2010年09月06日 23時23分45秒 | 社会
経済について考える(3) 

ちょっと横道にそれて、公務員給与水準の引き下げについて妄想してみる。

たとえば、今は公務員バッシングが盛んだ。
これは公務員以外の人はほぼ全員賛成する話題で、その図式自体はルサンチマンのはけ口みたいな道具になっている側面もあって、そのフレーム自体はいただけない、と思う。

私も末端の現場作業員とはいえ公務員の端くれだから、公務員の給与水準は民間より平均年ベースで200万円高い、という報道などを見ると、ああ明日から公務員の給与を200万円下げればいいのに、って、公務員以外のほとんどの人は思うんだろうなあ、とちょっと想像し、正直げんなりする。

資格のある専門職として30年やってきた経験からいって、とりあえず平均が違うんだから給与を200万円下げておけ、と言われて黙って引き下がるわけにも行かないしね。

» **取り組む課題**:
• a. 公務員給与の文章で「私も末端の現場作業員とはいえ」で始まる段落を、主な事実を残したまま短く書き直してください。
• b. 公務員給与の文章を、最後の文の後から引き継いで書き進めてください。

» **表示された項目**:
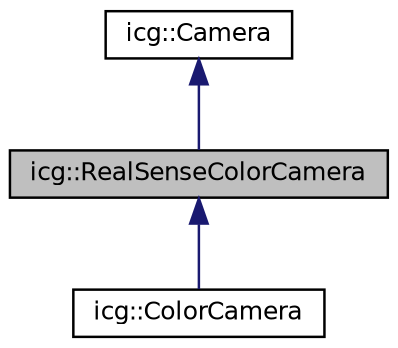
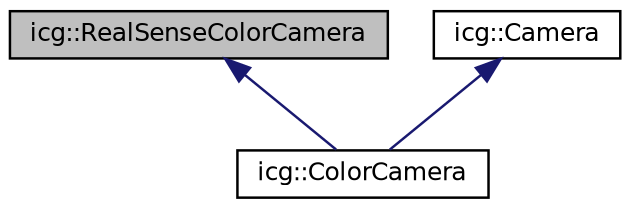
  digraph {
    node [color=black fillcolor=white fontname=Helvetica fontsize=10 shape=record style=filled]
    edge [color=midnightblue dir=back fontname=Helvetica fontsize=10 labelfontname=Helvetica labelfontsize=10 style=solid]
    n1 [fillcolor=grey75 fontcolor=black height=0.2 label="icg::RealSenseColorCamera" width=0.4]
    n2 [height=0.2 label="icg::ColorCamera" width=0.4]
    n3 [height=0.2 label="icg::Camera" width=0.4]
    n1 -> n2
-   n3 -> n1
+   n3 -> n2
  }
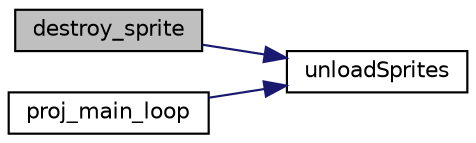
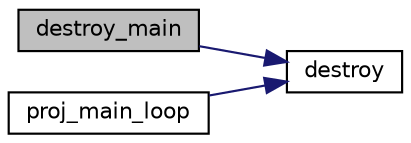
  digraph {
    rankdir=RL
    node [color=black fillcolor=white fontname=Helvetica fontsize=10 shape=record style=filled]
    edge [color=midnightblue dir=back fontname=Helvetica fontsize=10 labelfontname=Helvetica labelfontsize=10 style=solid]
-   n1 [fillcolor=grey75 fontcolor=black height=0.2 label=destroy_sprite width=0.4]
-   n2 [height=0.2 label=unloadSprites width=0.4]
+   n1 [fillcolor=grey75 fontcolor=black height=0.2 label=destroy_main width=0.4]
+   n2 [height=0.2 label=destroy width=0.4]
    n3 [height=0.2 label=proj_main_loop width=0.4]
    n2 -> n1
    n2 -> n3
  }
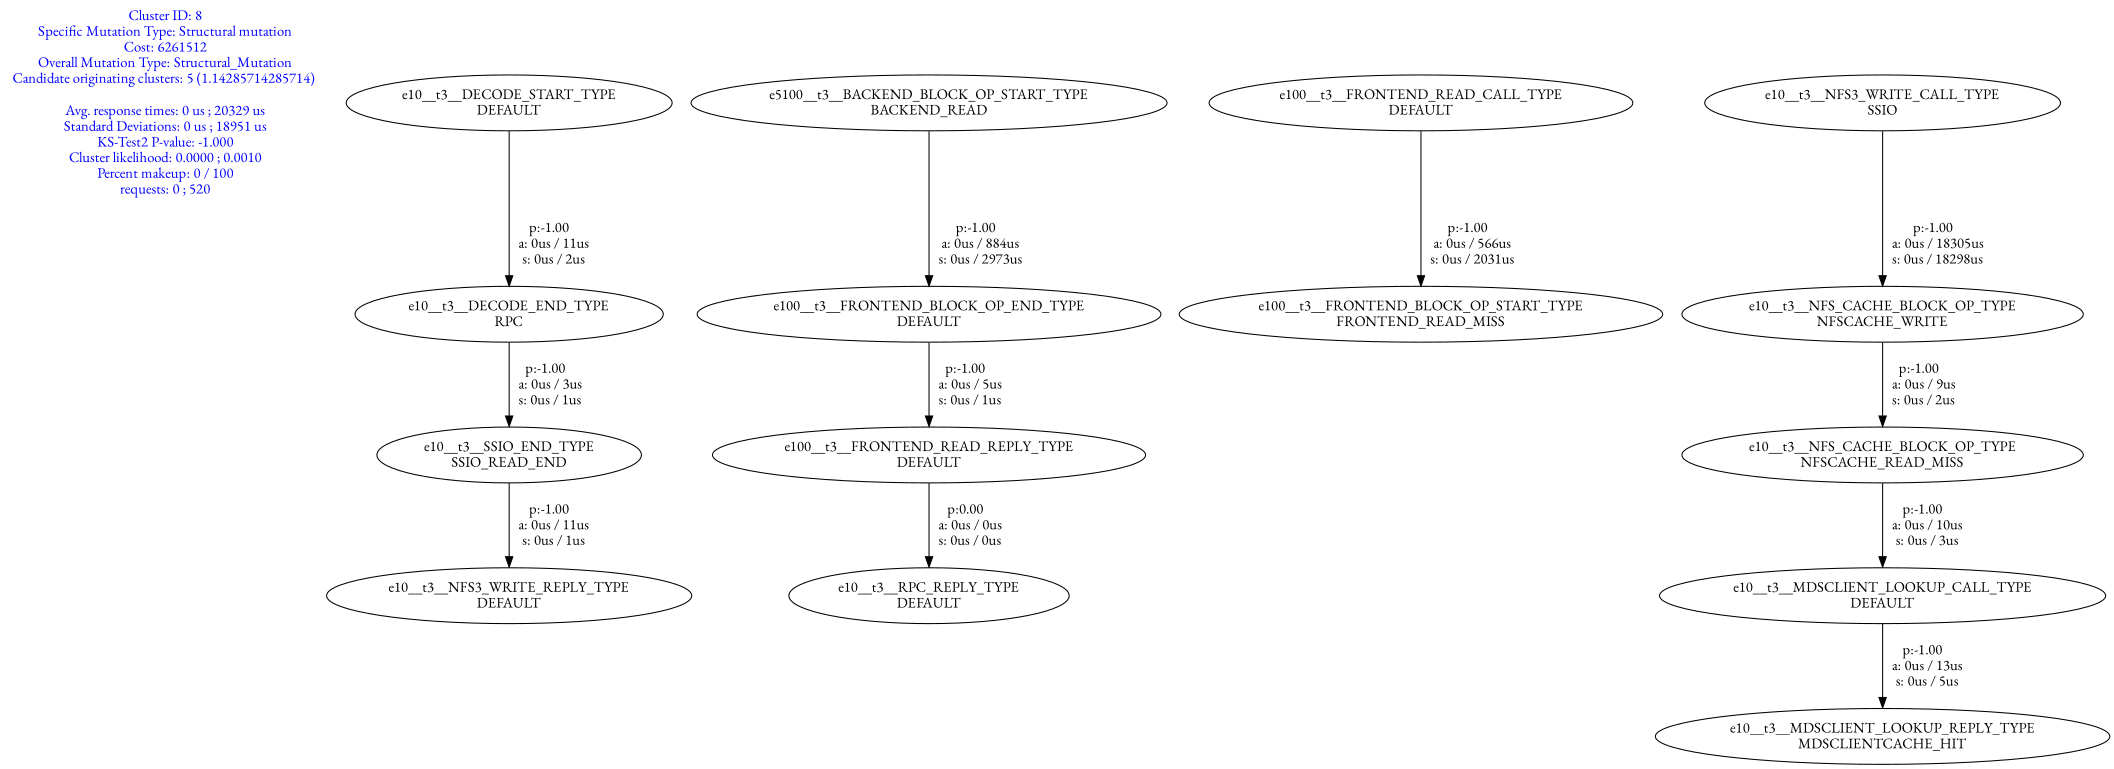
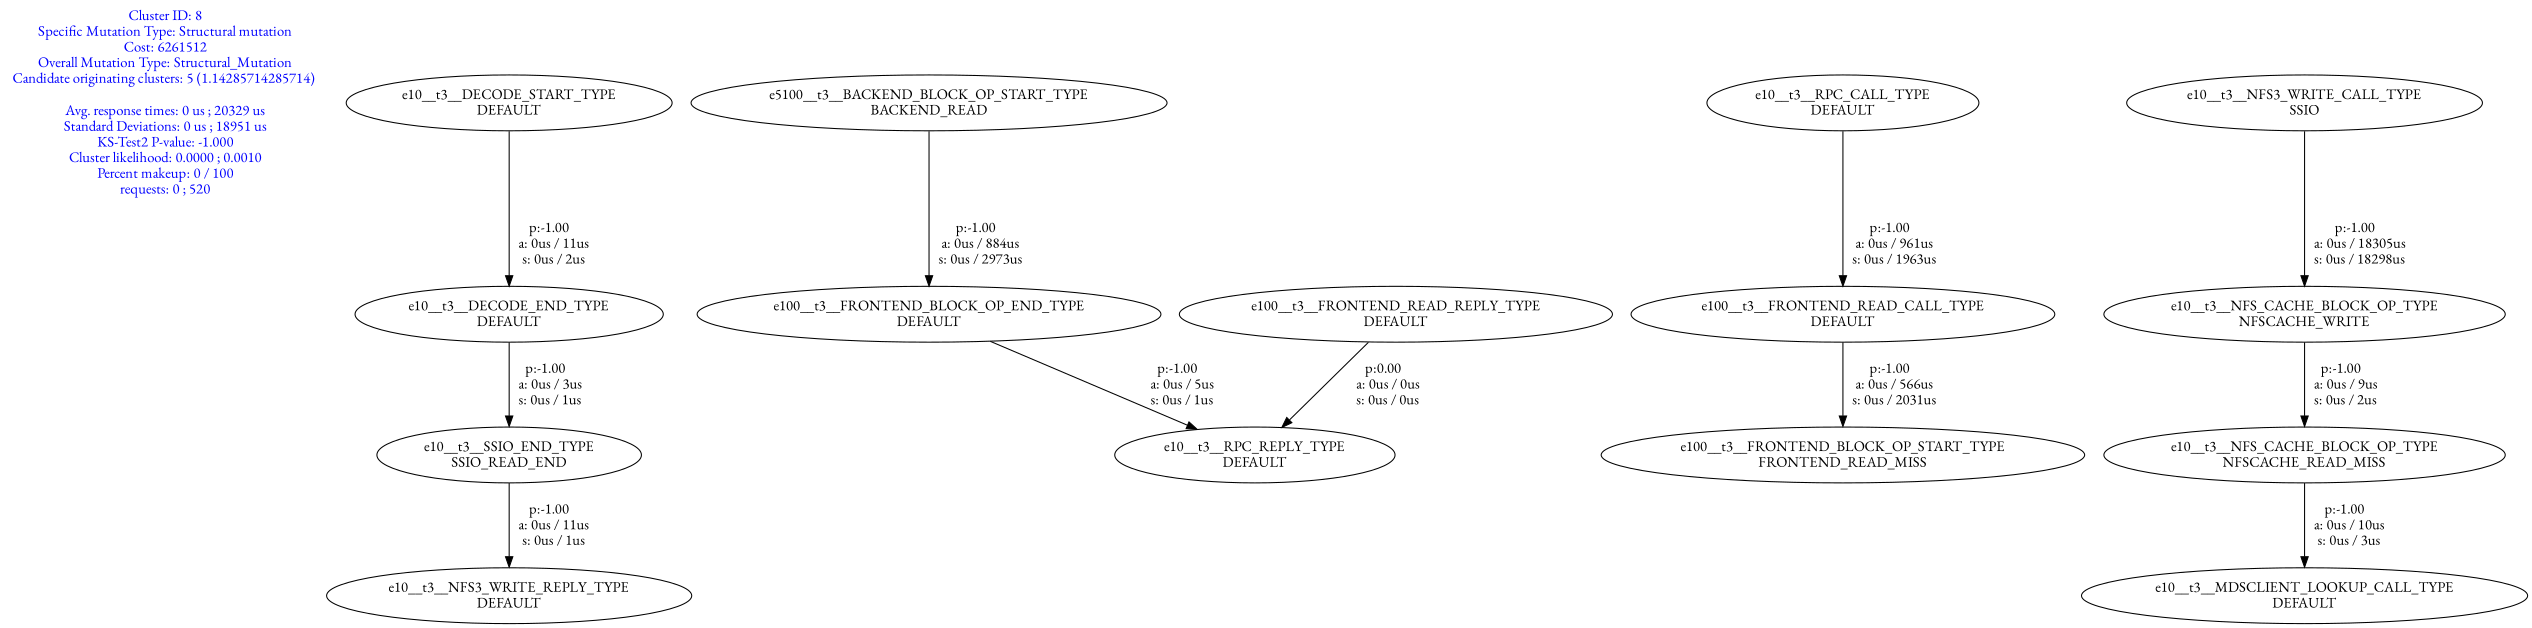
  digraph {
    fontname="EB Garamond"
    node [fontname="EB Garamond"]
    edge [color=black fontname="EB Garamond"]
    n1 [fontcolor=blue label="Cluster ID: 8\nSpecific Mutation Type: Structural mutation\nCost: 6261512\nOverall Mutation Type: Structural_Mutation\nCandidate originating clusters: 5 (1.14285714285714) \n\nAvg. response times: 0 us ; 20329 us\nStandard Deviations: 0 us ; 18951 us\nKS-Test2 P-value: -1.000\nCluster likelihood: 0.0000 ; 0.0010\nPercent makeup: 0 / 100\nrequests: 0 ; 520" shape=plaintext]
    n2 [label="e10__t3__DECODE_START_TYPE\nDEFAULT"]
-   n3 [label="e10__t3__DECODE_END_TYPE\nRPC"]
+   n3 [label="e10__t3__DECODE_END_TYPE\nDEFAULT"]
    n4 [label="e10__t3__SSIO_END_TYPE\nSSIO_READ_END"]
    n5 [label="e10__t3__NFS3_WRITE_REPLY_TYPE\nDEFAULT"]
    n6 [label="e10__t3__RPC_REPLY_TYPE\nDEFAULT"]
    n7 [label="e100__t3__FRONTEND_READ_CALL_TYPE\nDEFAULT"]
    n8 [label="e100__t3__FRONTEND_BLOCK_OP_START_TYPE\nFRONTEND_READ_MISS"]
    n9 [label="e5100__t3__BACKEND_BLOCK_OP_START_TYPE\nBACKEND_READ"]
    n10 [label="e100__t3__FRONTEND_BLOCK_OP_END_TYPE\nDEFAULT"]
    n11 [label="e100__t3__FRONTEND_READ_REPLY_TYPE\nDEFAULT"]
+   n12 [label="e10__t3__RPC_CALL_TYPE\nDEFAULT"]
    n13 [label="e10__t3__NFS3_WRITE_CALL_TYPE\nSSIO"]
    n14 [label="e10__t3__NFS_CACHE_BLOCK_OP_TYPE\nNFSCACHE_WRITE"]
    n15 [label="e10__t3__NFS_CACHE_BLOCK_OP_TYPE\nNFSCACHE_READ_MISS"]
    n16 [label="e10__t3__MDSCLIENT_LOOKUP_CALL_TYPE\nDEFAULT"]
-   n17 [label="e10__t3__MDSCLIENT_LOOKUP_REPLY_TYPE\nMDSCLIENTCACHE_HIT"]
    n2 -> n3 [label="p:-1.00\n   a: 0us / 11us\n   s: 0us / 2us"]
    n3 -> n4 [label="p:-1.00\n   a: 0us / 3us\n   s: 0us / 1us"]
    n4 -> n5 [label="p:-1.00\n   a: 0us / 11us\n   s: 0us / 1us"]
    n7 -> n8 [label="p:-1.00\n   a: 0us / 566us\n   s: 0us / 2031us"]
    n9 -> n10 [label="p:-1.00\n   a: 0us / 884us\n   s: 0us / 2973us"]
-   n10 -> n11 [label="p:-1.00\n   a: 0us / 5us\n   s: 0us / 1us"]
+   n10 -> n6 [label="p:-1.00\n   a: 0us / 5us\n   s: 0us / 1us"]
    n11 -> n6 [label="p:0.00\n   a: 0us / 0us\n   s: 0us / 0us"]
+   n12 -> n7 [label="p:-1.00\n   a: 0us / 961us\n   s: 0us / 1963us"]
    n13 -> n14 [label="p:-1.00\n   a: 0us / 18305us\n   s: 0us / 18298us"]
    n14 -> n15 [label="p:-1.00\n   a: 0us / 9us\n   s: 0us / 2us"]
    n15 -> n16 [label="p:-1.00\n   a: 0us / 10us\n   s: 0us / 3us"]
-   n16 -> n17 [label="p:-1.00\n   a: 0us / 13us\n   s: 0us / 5us"]
  }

» **課題の解答**:
• a. 筆者は末端の現場作業員ながら公務員の一人である。公務員の給与が民間より年平均200万円高いという報道に触れると、公務員以外のほとんどの人は200万円下げればいいと思うのだろうと想像し、正直げんなりする。

• b.
しかし、そう突きつけられなければ、仕事をしてもしなくてもその平均水準の差はそのまま維持されていくこともまた、確かだ。

以前なら、人事院勧告は労働権の制限があったから、ほぼ「聖域」に近かった。しかし、今は労働組合が正規雇用の既得権益を守る硬直した団体、という文脈で捉えられているとするなら、その権利制限などという裏書きは、あってないも同然である。

ではいったい、公務員の正当な労働の評価は、どんな形でなされるべきなのだろうか。

池波正太郎は、「公務員なんてものは給料をたくさんもらったらダメなんだよ」と鬼平がらみのことでコメントしていた。

私も、自分の給与水準が下がるのは本当に困るけれど、公務員の給与を一斉に今の7割ぐらいにしてみるのは意外に面白いと思う。

そうなったら、仕事が好きじゃない奴はあきらかにあぶりだされてくるはずだ。
やっていられない、となって、有為な人材の半分は転職していくかもしれない。

残りは、圧倒的に力のない公務員のカスと、圧倒的に仕事が好きな公務員ヲタクが共存する、戦後すぐのデモシカ時代が擬似的に再現されるかもしれない。そしてそれは、必ずしも悪いことだけじゃない。
もしかすると、「給料も安いし、文句があるならいつでも辞めるよ」、っていうノリが、教育の「自由」の確保のためには大切かもしれない。
むしろ中途半端に安定した給料を取り払って、低いペイと高い志の方が、仕事は面白くなるのじゃないか。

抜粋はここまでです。